- _WHAT YOU NEED TO DO_
Could you output, word for word, only the lines from the line with "WEEKLY BEST" to the end of the entries, including both ends? Omit the pictures.

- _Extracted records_
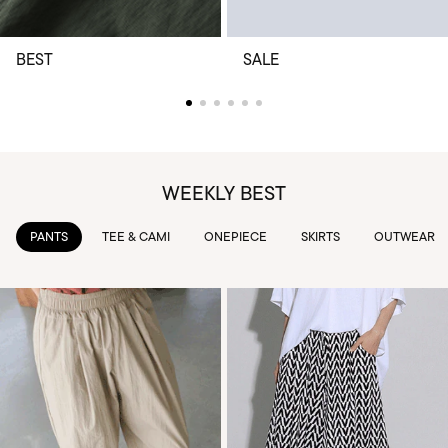
BEST
SALE
WEEKLY BEST
TEE & CAMI
ONEPIECE
SKIRTS
OUTWEAR
KNIT & 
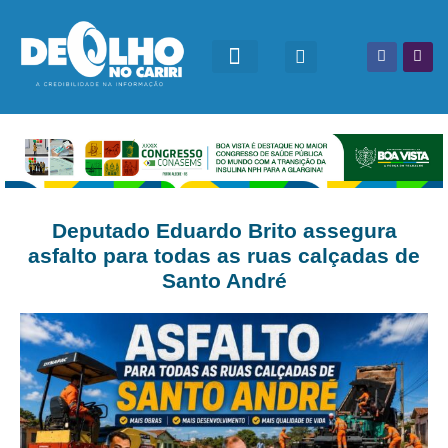
Deputado Eduardo Brito assegura
asfalto para todas as ruas calçadas de
Santo André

- _RESPONSE_
WEEKLY BEST
TEE & CAMI
ONEPIECE
SKIRTS
OUTWEAR
KNIT & 
Deputado Eduardo Brito assegura
asfalto para todas as ruas calçadas de
Santo André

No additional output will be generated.